** Opening Dataset entries block **

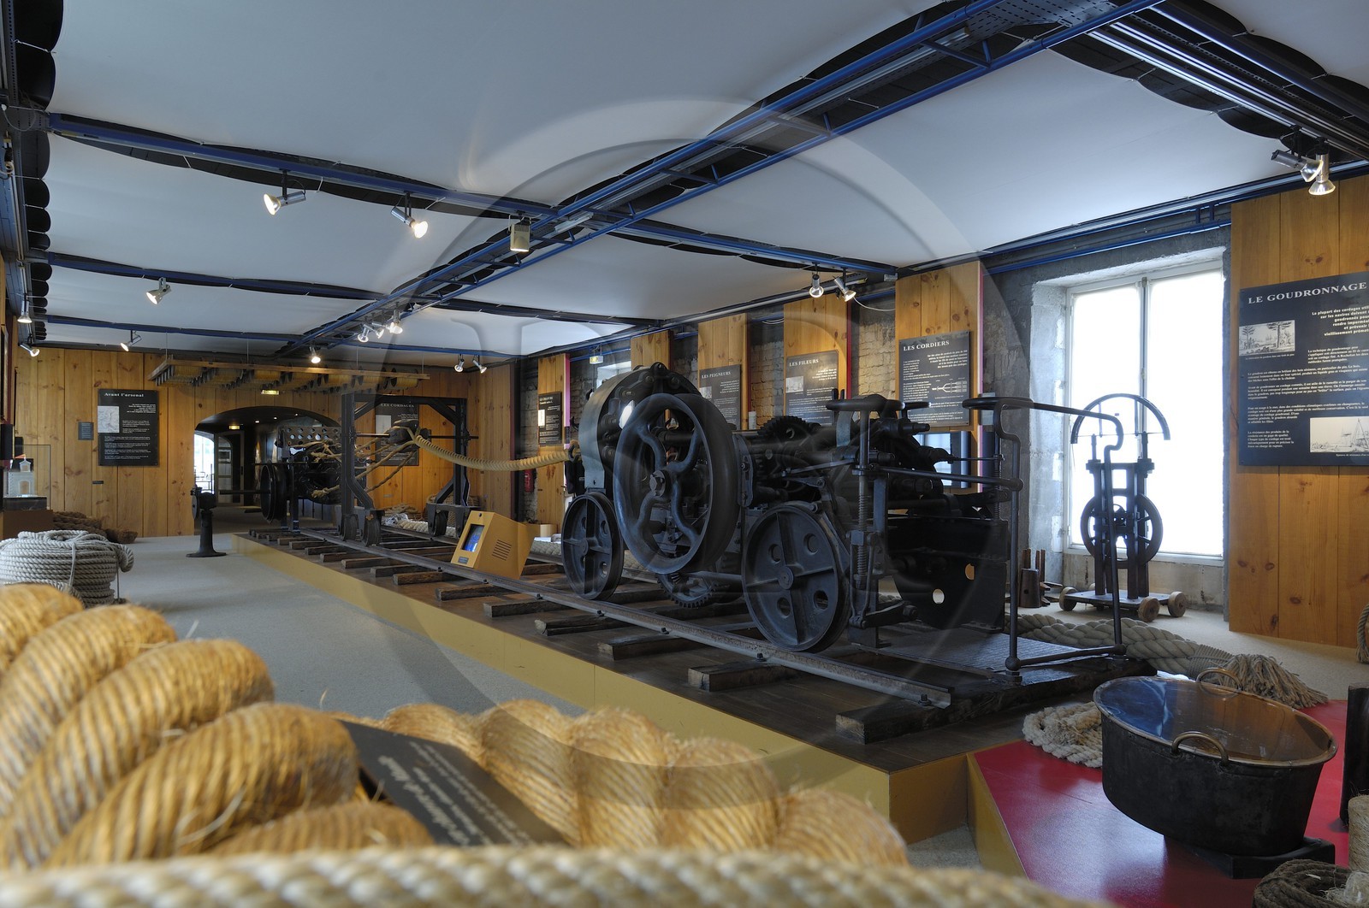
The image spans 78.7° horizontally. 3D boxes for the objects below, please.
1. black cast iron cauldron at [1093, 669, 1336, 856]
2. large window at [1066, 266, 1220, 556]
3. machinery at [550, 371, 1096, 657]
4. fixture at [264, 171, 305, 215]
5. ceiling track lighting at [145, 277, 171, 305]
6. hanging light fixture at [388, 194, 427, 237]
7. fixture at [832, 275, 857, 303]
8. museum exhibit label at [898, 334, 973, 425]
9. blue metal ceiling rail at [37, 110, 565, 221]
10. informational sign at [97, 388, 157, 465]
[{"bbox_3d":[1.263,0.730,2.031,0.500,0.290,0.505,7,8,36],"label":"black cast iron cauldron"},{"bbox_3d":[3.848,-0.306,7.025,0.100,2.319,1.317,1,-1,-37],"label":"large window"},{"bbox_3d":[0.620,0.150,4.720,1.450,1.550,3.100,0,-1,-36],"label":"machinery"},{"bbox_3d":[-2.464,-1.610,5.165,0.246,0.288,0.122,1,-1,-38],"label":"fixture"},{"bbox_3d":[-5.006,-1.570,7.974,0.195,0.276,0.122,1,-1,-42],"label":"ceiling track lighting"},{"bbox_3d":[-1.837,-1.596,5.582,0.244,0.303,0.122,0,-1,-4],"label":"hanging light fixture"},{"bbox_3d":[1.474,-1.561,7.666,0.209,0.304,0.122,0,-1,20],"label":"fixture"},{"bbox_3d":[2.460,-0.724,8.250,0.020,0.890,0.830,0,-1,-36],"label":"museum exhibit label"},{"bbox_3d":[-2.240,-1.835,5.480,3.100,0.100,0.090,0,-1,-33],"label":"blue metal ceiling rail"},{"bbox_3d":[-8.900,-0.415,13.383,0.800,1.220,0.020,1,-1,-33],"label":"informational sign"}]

** Closing Dataset entries block **
** Opening Dataset entries block **

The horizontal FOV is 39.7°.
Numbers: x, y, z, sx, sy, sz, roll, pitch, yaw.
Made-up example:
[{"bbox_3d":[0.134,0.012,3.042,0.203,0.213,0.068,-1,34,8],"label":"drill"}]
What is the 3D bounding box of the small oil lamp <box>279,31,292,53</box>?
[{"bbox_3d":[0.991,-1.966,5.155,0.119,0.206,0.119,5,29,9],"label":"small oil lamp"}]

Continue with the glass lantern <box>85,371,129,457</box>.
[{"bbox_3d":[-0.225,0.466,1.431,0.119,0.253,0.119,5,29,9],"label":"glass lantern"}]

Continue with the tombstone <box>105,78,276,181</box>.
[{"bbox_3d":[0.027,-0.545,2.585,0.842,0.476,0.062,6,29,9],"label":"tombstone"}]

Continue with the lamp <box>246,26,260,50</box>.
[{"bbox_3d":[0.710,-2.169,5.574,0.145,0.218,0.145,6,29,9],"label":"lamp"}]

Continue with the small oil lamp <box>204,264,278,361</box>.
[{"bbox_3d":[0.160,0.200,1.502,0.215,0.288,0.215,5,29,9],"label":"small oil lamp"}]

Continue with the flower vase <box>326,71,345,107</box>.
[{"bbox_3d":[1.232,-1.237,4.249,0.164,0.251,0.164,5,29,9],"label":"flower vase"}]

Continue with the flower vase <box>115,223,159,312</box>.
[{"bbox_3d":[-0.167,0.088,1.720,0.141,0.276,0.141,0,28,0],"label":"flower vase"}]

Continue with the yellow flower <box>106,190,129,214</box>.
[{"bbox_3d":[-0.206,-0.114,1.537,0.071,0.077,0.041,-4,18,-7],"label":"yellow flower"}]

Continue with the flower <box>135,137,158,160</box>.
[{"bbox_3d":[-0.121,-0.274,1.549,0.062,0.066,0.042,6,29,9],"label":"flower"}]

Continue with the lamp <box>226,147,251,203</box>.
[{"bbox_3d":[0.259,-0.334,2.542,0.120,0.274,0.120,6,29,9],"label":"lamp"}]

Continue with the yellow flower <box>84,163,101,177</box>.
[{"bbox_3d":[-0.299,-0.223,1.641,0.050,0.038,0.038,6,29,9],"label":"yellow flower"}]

** Closing Dataset entries block **
** Opening Dataset entries block **

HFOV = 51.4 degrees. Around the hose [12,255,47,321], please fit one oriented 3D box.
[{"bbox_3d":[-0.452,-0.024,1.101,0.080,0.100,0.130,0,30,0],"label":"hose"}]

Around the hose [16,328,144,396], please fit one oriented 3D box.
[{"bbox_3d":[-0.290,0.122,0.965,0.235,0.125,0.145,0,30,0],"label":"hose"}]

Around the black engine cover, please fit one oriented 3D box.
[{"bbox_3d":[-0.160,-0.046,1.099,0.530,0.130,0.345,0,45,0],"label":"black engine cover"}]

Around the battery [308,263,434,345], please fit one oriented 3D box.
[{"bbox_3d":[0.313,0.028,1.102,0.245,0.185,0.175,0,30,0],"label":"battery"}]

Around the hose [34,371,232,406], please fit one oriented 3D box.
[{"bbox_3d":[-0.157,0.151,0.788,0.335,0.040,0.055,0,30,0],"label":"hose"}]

** Closing Dataset entries block **

▶ **Your task**
Once you reach the line with "The image spans" in the data above, copy it and every line after it exactly, up to and including the line with "9. blue metal".

▶ **Response**
The image spans 78.7° horizontally. 3D boxes for the objects below, please.
1. black cast iron cauldron at [1093, 669, 1336, 856]
2. large window at [1066, 266, 1220, 556]
3. machinery at [550, 371, 1096, 657]
4. fixture at [264, 171, 305, 215]
5. ceiling track lighting at [145, 277, 171, 305]
6. hanging light fixture at [388, 194, 427, 237]
7. fixture at [832, 275, 857, 303]
8. museum exhibit label at [898, 334, 973, 425]
9. blue metal ceiling rail at [37, 110, 565, 221]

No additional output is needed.